I love this quote from the first chapter of the classical foundational text of acupuncture titled The Divine Pivot (Ling Shu):
“Whether meeting it or following it, by means of one’s attention, one harmonises it.
Those who understand the way of the dynamic, will not impede it and thus it manifests.”
We – acupuncturists – must focus our attention on “it” – the qi. We must get out of its way but by learning where it wants to go and where it is, we can understand it, and facilitate a state of balance – harmony.
Here’s another profound quote from The Divine Pivot that is loud and clear:
“ The (unskilled practitioner) attends to the form (aka physical). The superior (practitioner) attends to the spirit (aka nonphysical).”
What do you gather from this? To me, it says, an acupuncturist doesn’t just stick a needle in your boo-boo – we are assessing and nuancing the unseen energetics of the body. That’s why people don’t come to me to fix a dislocated shoulder or a torn meniscus. They come to me to assist their body in regaining harmony and balance to enhance their own healing abilities. We all are born with mechanisms within us to continually heal ourselves. Every second of every day our body is rebuilding and repairing. Sometimes we sustain an injury – whether due to physical trauma or inflammatory response to our diet or environment or stress hormone overload – that finally creates an imbalance upon imbalance that makes it hard for the body to find its own homeostatic rhythm again. We often don’t see symptoms until the root cause has been actively damaging us for years.

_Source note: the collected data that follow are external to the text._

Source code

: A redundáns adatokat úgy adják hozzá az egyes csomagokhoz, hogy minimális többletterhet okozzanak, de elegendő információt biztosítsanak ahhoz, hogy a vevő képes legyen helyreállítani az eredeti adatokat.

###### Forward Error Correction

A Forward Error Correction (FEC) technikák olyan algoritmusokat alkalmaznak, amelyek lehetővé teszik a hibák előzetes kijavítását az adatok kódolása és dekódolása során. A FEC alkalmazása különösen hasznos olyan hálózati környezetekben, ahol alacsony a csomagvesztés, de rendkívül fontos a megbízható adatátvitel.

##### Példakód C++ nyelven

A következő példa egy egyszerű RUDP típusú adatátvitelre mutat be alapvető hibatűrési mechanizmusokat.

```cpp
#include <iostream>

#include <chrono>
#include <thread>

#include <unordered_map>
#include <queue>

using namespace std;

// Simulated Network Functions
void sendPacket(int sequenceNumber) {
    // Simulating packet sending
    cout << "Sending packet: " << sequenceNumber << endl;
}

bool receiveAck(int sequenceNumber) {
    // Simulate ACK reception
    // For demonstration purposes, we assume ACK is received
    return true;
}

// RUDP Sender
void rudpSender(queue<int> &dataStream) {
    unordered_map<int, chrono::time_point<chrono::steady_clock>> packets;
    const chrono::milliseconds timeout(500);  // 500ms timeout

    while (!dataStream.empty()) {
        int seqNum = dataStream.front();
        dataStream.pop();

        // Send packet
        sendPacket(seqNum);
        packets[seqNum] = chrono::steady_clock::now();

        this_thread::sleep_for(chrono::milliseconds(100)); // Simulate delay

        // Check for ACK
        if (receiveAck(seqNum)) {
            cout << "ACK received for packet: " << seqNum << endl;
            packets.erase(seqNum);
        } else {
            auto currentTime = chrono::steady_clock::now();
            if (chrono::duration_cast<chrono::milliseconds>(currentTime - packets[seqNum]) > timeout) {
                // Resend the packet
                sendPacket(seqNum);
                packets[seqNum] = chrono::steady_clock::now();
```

The cool thing about Traditional East Asian Medicine (TEAM for short) is that we have ways to measure the state of our Qi that don’t rely on how high the pain level is or our own mental perception or even the physical manifestations. We can ask the body in it’s own language – what’s wrong? where do you need me to come in and help? That is why this medicine has endured and why it is so effective. Yet it is the burden of the practitioner to develop the skills to do this best. They don’t call it a practice for nothing! My teachers from each of my courses is a practitioner in practice – they are always practicing. All of the great practitioners and teachers are always students of this medicine. So I thank you for coming with me on this journey to discover acupuncture and it’s wonder and wisdom.
I am a learner. Learning fuels me, keeps me going. I’d be dead if I wasn’t always learning. While I’m most interested in health topics, I also care about world affairs and cultures, animals, nature, physics, chemistry, and more. But I’m not interested in knowledge for knowing’s sake. I want to seek information that I can apply to help myself, my family, or others.

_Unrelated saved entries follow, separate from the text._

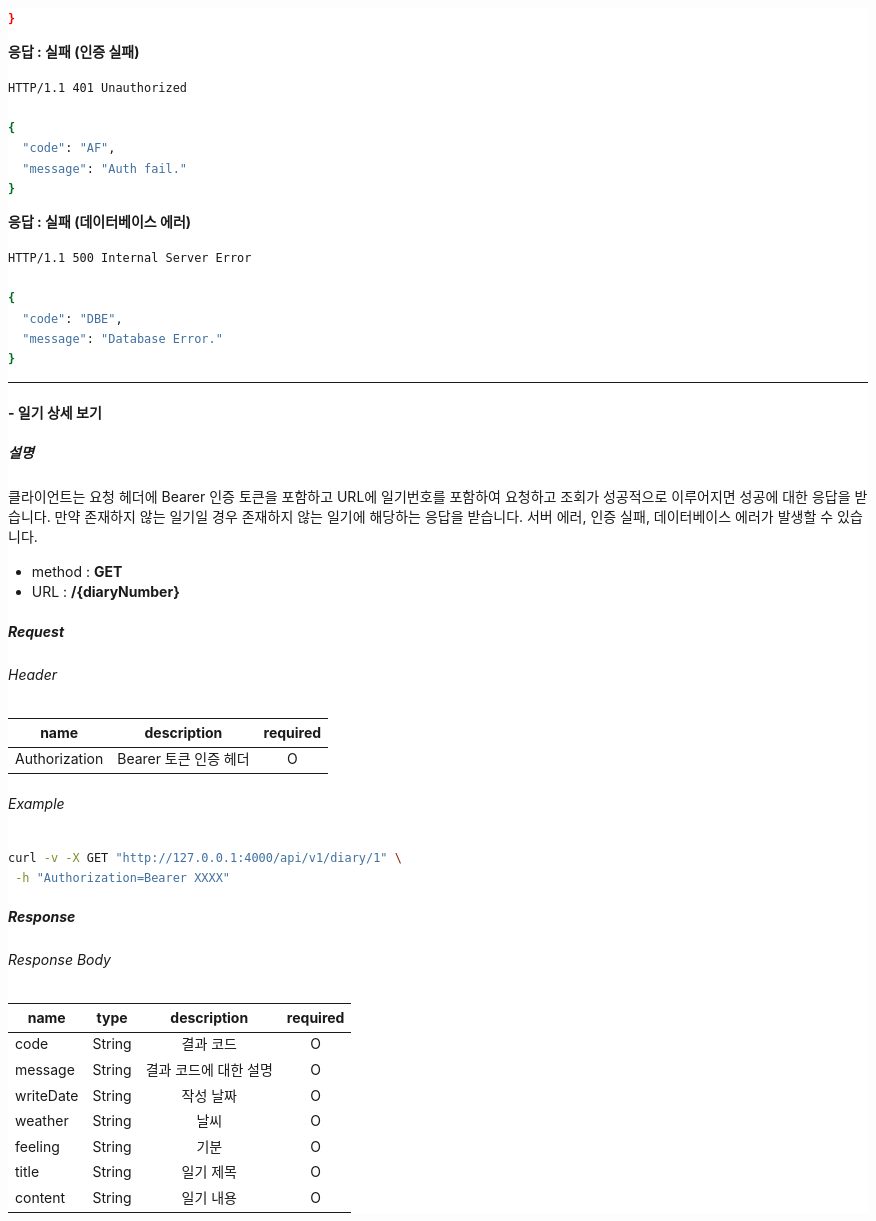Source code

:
 ```bash
}
```

**응답 : 실패 (인증 실패)**
```bash
HTTP/1.1 401 Unauthorized

{
  "code": "AF",
  "message": "Auth fail."
}
```

**응답 : 실패 (데이터베이스 에러)**
```bash
HTTP/1.1 500 Internal Server Error

{
  "code": "DBE",
  "message": "Database Error."
}
```

***

#### - 일기 상세 보기  
  
##### 설명

클라이언트는 요청 헤더에 Bearer 인증 토큰을 포함하고 URL에 일기번호를 포함하여 요청하고 조회가 성공적으로 이루어지면 성공에 대한 응답을 받습니다. 만약 존재하지 않는 일기일 경우 존재하지 않는 일기에 해당하는 응답을 받습니다. 서버 에러, 인증 실패, 데이터베이스 에러가 발생할 수 있습니다.   

- method : **GET**  
- URL : **/{diaryNumber}**  

##### Request

###### Header

| name | description | required |
|---|:---:|:---:|
| Authorization | Bearer 토큰 인증 헤더 | O |

###### Example

```bash
curl -v -X GET "http://127.0.0.1:4000/api/v1/diary/1" \
 -h "Authorization=Bearer XXXX"
```

##### Response

###### Response Body

| name | type | description | required |
|---|:---:|:---:|:---:|
| code | String | 결과 코드 | O |
| message | String | 결과 코드에 대한 설명 | O |
| writeDate | String | 작성 날짜 | O |
| weather | String | 날씨 | O |
| feeling | String | 기분 | O |
| title | String | 일기 제목 | O |
| content | String | 일기 내용 | O |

Over the years, I’ve come to realize that while I’m driven to seek the wisdom set forth by others before me, that I, and each of us, has an inner wisdom that should not be discounted or overlooked. However, I’m not saying that my inner wisdom is like having an Albert Einstein or know-it-all at my disposal. The wisdom I refer to is the heart of Chinese Medicine – the way that we fit into nature and the universe, and that somewhere inside me I know the best choices and that it’s my mind that bars the truth from being manifested.
Instead, I believe we must mine our inner selves for the buried knowings we carry with us as part of our divine nature. Quiet introspection, whether in formal meditation or through mindfulness, allows our inner wisdom to bubble up to the surface of consciousness, where we can harvest it with our minds. I find this to be a daily exercise, the process of getting to know myself. I have been kind of amazed at how I feel like I’m just really getting to know myself now, in my late 30’s! But with that realization came the understanding that it will take my lifetime to really get to know myself fully, if I’m lucky enough to live that long!
I am happy that in my field, I can tap my intuition, that inner wisdom, when I interact with my patients. I can use my inner eye to see my patient more wholly, and go beyond the facts to catch underlying aspects and really get deeper with healing. A big part of what I love about holistic medicine is how intimate it is. I believe that connection forged between myself and my patient becomes part of the healing.